L’utilisation de cette image « gang des onze » fait froid dans le dos. On se croirait revenu –presque- à l’époque de la « paix des cimetières ». Cette régression est d’une tristesse infinie. Surtout décourageante pour le peuple haïtien qui a tant lutté, qui a versé beaucoup de son sang depuis 1957, pour se retrouver en 2009 avec les mêmes inamovibles zombificateurs aux postes de commande. C’est pourquoi, un texte comme celui de M. Morse, le travail fait par différentes personnes pour mettre la lumière sur les faits, sont des actes de solidarité avec les masses dont la plupart des leaders ont été exterminés, vivent cachés ou en exil.
Les "gens de bonne famille", comme le note M. Morse, restent persuadés que ce peuple est ignare, imbécile et qu’il n’est pas capable de faire la différence entre l’exploitation et la dignité.
Dans les discussions que j’ai eu, à l’époque, avec des gens appartenant à la classe moyenne, tous fous de joie et enthousiasmés par le coup d’Etat de 2004, j’ai essayé en vain de faire valoir :
- que c’était la structure qui était en cause mais non pas l’homme. Changer d'homme et garder le système vous aurez exactement les mêmes résultats.
- qu’il paraissait impossible qu’un beau matin, l’élite du business de l'importation et des sweatshops, se soit réveillée avec le désir soudain de participer au développement du pays, genre "j'ai fait un rêve " .
-qu’il me semblait qu’il s’agissait plutôt de faire un coup pour évincer un empêcheur de tourner en rond, de rebattre les cartes entre les mêmes joueurs, en incluant quelques nouveaux associés de la classe politique : sénateurs, députés, maires, anciens fonctionnaires duvaliéristes, ex-éléments de gauche de la diaspora,etc.
Il s'agissait de la remise en place du système de la papadocratie (sans son héritier biologique, que malgré leurs efforts, ils n'ont pas pu rapporter au pays) avec ses barons de la classe politique associés aux hommes d’affaires. Faute de macoutes officiels chargés de la répression, la PNH -dans laquelle M. Latortue s’était empressé de d’intégrer des anciens militaires, anciens membres du Frahp- et la Minustah pourraient, quand nécéssaire et plus discrètement, jouer un rôle équivalent.
Ainsi fut fait.
Jusqu’à ce qu’on arrive à ce qu’aujourd’hui un ancien ministre de Duvalier, M. JR Estimé soit conseiller du président. Lequel M. Estimé faisait l’objet d’une plainte déposée par le gouvernement haïtien en 1997.
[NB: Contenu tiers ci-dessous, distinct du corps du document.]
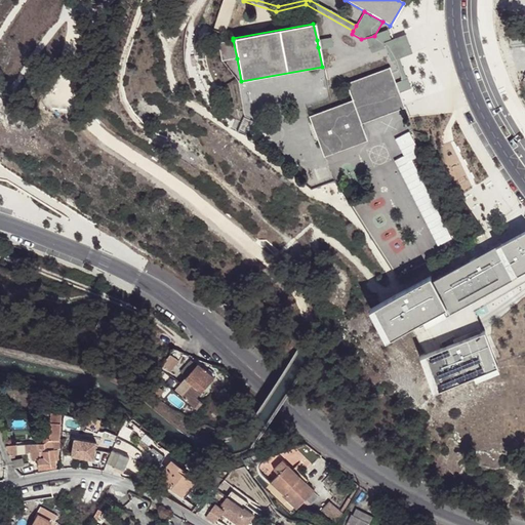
[(367,56),(386,49),(387,42),(384,32),(374,36),(361,39),(367,56)]
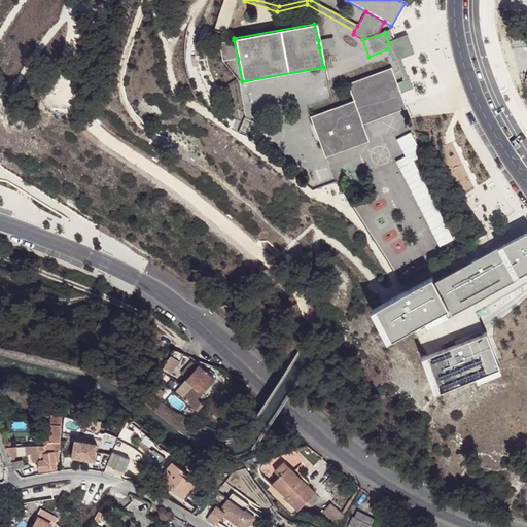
[(392,63),(395,62),(401,60),(411,57),(403,37),(395,40),(388,42),(387,49),(392,63)]
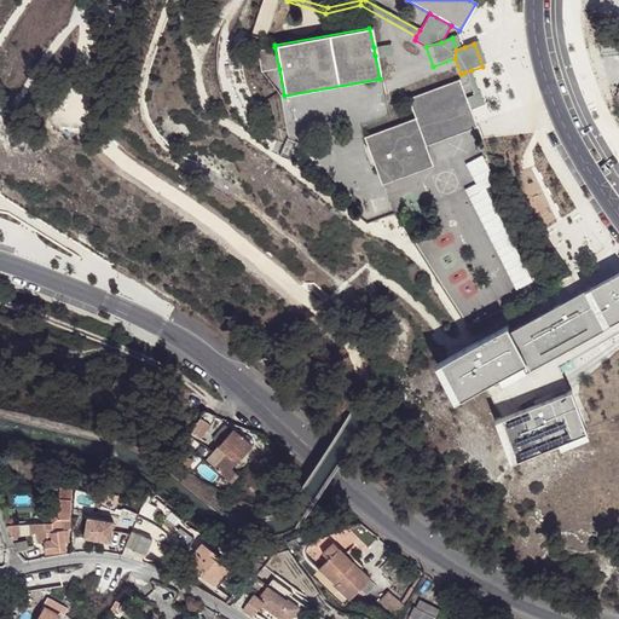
[(387,45),(374,47),(375,56),(388,53),(387,45)]
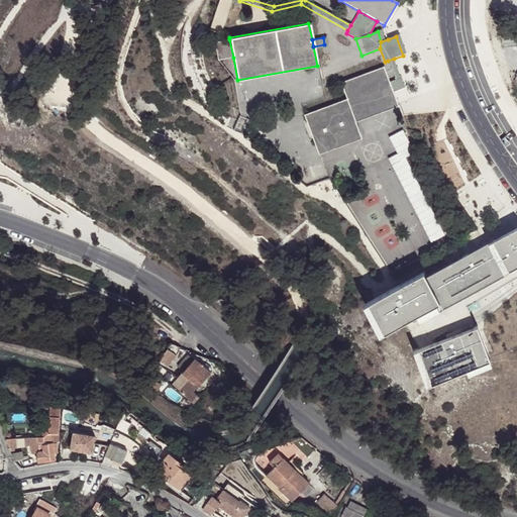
[(233,58),(229,39),(213,43),(216,61),(233,58)]
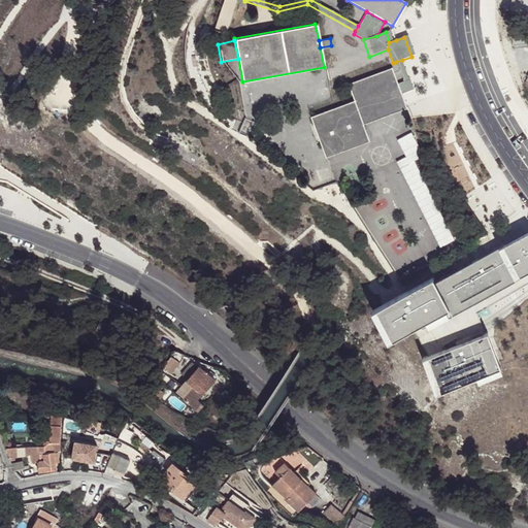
[(402,80),(395,84),(399,93),(401,92),(406,90),(413,88),(409,80),(402,60),(396,62),(402,80)]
Haiti acts against corrupt Duvalier aides ( ça date de 1997)
Qui était président d’Haïti en 1997 déjà ?
Enfin, est-ce que 11 personnes peuvent tenir un pays sous sa domination ?
De la même manière que sous le système esclavagiste, il me semble.
Onze personnes représentent un système qui s'assure les moyens de sa domination. Chacun devrait aujourd’hui en plein XXI ème siècle savoir une chose aussi évidente. Un groupe de 11 personnes qui possède l’exclusivité de l’économie du pays entre ses mains, tient également les autres systèmes: policier, politique, juridique, administratifs. De facto, il domine le pays. D'autant plus, quand ce groupe compte dans ses alliés les bailleurs de fonds qui ouvrent ou ferment les cordes de la bourse, au gré de leurs intérêts communs.
Il ne faudrait donc pas se méprendre sur ce que dit M. Morse qui est loin d’être un idiot.
Quand Morse parle du « gang des onze » il parle d’une structure antidémocratique qui court-cicuite toutes les libertés pour le plus grand nombre: celle d’entreprendre, celle de s’exprimer, celle d’obtenir justice, celle d’avoir accès aux droits les plus élémentaires : la nourriture, la santé, l’éducation, l’eau, la sécurité.
Il s’agit ni plus ni moins d’une forme de dictature.
Les élections sénatoriales arrangées en sont une des manifestations les plus flagrantes.